Ancient mediterranean coastal cities are under water because the water levels rose very slowly at the end of the last ice age, submerging them. It was not a catastrophic event like Pompeii.

Anonymous 0 Comments

The effect of a volcano is a lot more local than a tsunami, which means more cities can be hit by one.

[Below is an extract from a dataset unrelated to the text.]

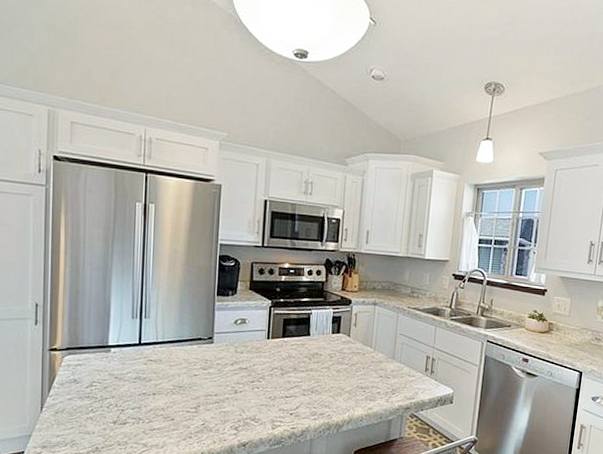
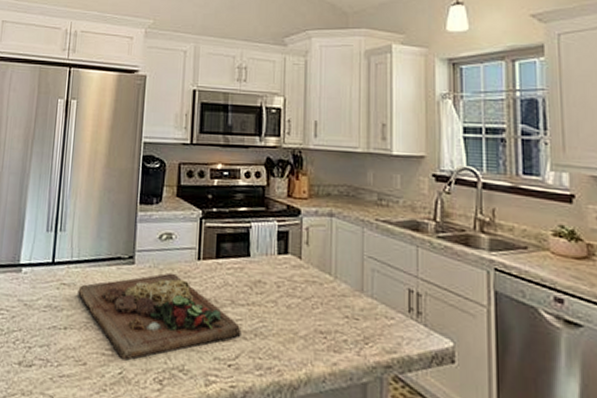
cutting board: none [164,349,301,415] -> present [78,273,241,361]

Remember the 2004 Indian Ocean earthquake and tsunami. The earthquake was of the cost of Sumatra, Indonesia and there was 10-meter tsunami higher in Sri Lank which is 1500 km away. There were waves that crossed to Africa and killed around 400 people in Somalia

Santorini in Greece where a volcanic eruption likely created a tsunami that is believed to have destroyed the Minoan culture on Crete is only 150 km away. The farthest point in the eastern Mediterranean is in Tunisia 1400km away. Many large city was along the coast because trade was a lot simpler with ships than overland, so cities was where far away tsunamis could hit them

Compare that to the 79 CE eruption of Vesuvius where the smoke plume was the shape of an ellipse around 40km long and 20km wide with one entry at Vesuvius. It covered 4 cities according to https://cdn.britannica.com/74/143074-050-A70F75A1/Area-eruption-Italy-ce-Mount-Vesuvius-79-ce.jpg

The length of Crete is 240 km as a companion. A single tsunami can hit all cities along one side of the island but a volcanic eruption can’t.

Anonymous 0 Comments

Earthquakes are more common in the Mediterranean than volcanos and we often see land shift elevation during an earthquake. We also don’t always see the pyrocaustic flow and volume of ash needed to bury a town with all eruptions.